What struck me the most was the empathy that the film has for the characters and their situations. It’s an empathy that the film wants the audience to have as well. I think that’s one of the main reasons the film hit me so hard, not only because the situation is relatable but because it strives to make viewers aware of what it means to be poor and black in America. He uses exposition sparingly – the warning of one father to his children about how to react during a police stop being an example (the scene had shades of the very talk I received growing up). Tillman prefers to allow images and emotions to convey the message. He avoids caricatures and cheap theatrics, something a lesser film would fall victim to. Although the cast is primarily black, there are sympathetic white characters. And not all of the characters of color are presented as good-hearted martyrs. The movie has a pallet full of grays and isn’t afraid to paint with them and by doing that, it gives the audience various scenarios to identify with. Maybe this story is your truth or maybe you’re a friend of someone who has had this be their truth. It’s depictions like this that spark healthy conversation and debate about issues that can sometimes divide us.
The cast is excellent across the board but make no mistake, this is a true star turn for Amandla Stenberg. The young actress gives an insightful and nuanced performance that is endearing, strong, heartbreaking and uplifting. She has to run a gamut of emotions and she never misses a bit. Depending on how stacked the Best Actress race is for the Oscars, I can see her securing a nomination and it would be much deserved. Providing her with top-notch support is Regina Hall and Russell Hornsby as her parents who represent both sides of a key issue. Hall’s character is true in her convictions but also knows the benefits of living outside of a lifestyle that is volatile. She represents the side of Starr that goes to Williamson Prep while Hornsby is Garden Heights through and through. Despite his rugged exterior and loyalty to his neighborhood, Hornsby shows a vulnerability in his relationship with his daughter that is a true representation that not all black fathers are deadbeats lowlifes. Seeing a positive depiction is truly refreshing.
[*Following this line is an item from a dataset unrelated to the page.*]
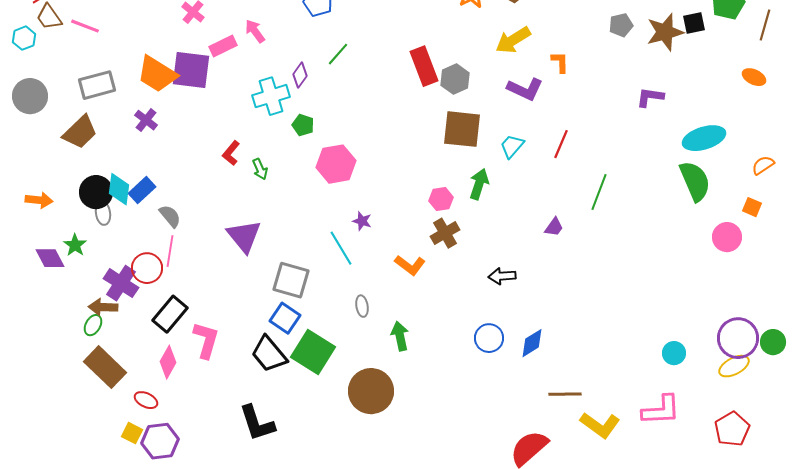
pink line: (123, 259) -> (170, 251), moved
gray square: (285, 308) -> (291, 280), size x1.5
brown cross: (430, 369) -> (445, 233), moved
Other supporting roles are adequately filled by Common, playing Starr’s uncle and a cop who provides a sincere and sympathetic police point-of-view of the situation in which Starr finds herself and K.J. Apa, who is a long way from Riverdale, sharing an honest chemistry with Stenberg that represents the understanding that some of your white friends can have about this plight even if they can’t directly identify with it.
I feel like the issue of race could possibly keep moviegoers away from experiencing the true power of this film. The mere mention of the subject ignites a politically-charged firestorm and obscures the film’s strengths in a cloud of partisan rhetoric (most of which is spoken by people who haven’t seen the movie). Yes, that subject is prevalent in the film and there’s no ignoring it but The Hate U Give is really about the power of standing up for your convictions and finding your voice so that you can stand tall in the wake of a corrupt system. The ending may be wrapped up too neatly but the messages in the film and the conversations it could spark, outweigh any issues you could have with how the story unfolds. I think the relatively safe nature of its conclusion is to show that out of the ashes of tragedy there are seeds of hope and it’s that hope that ignites change. I don’t think this is a movie you should see. I think it’s a movie you NEED to see.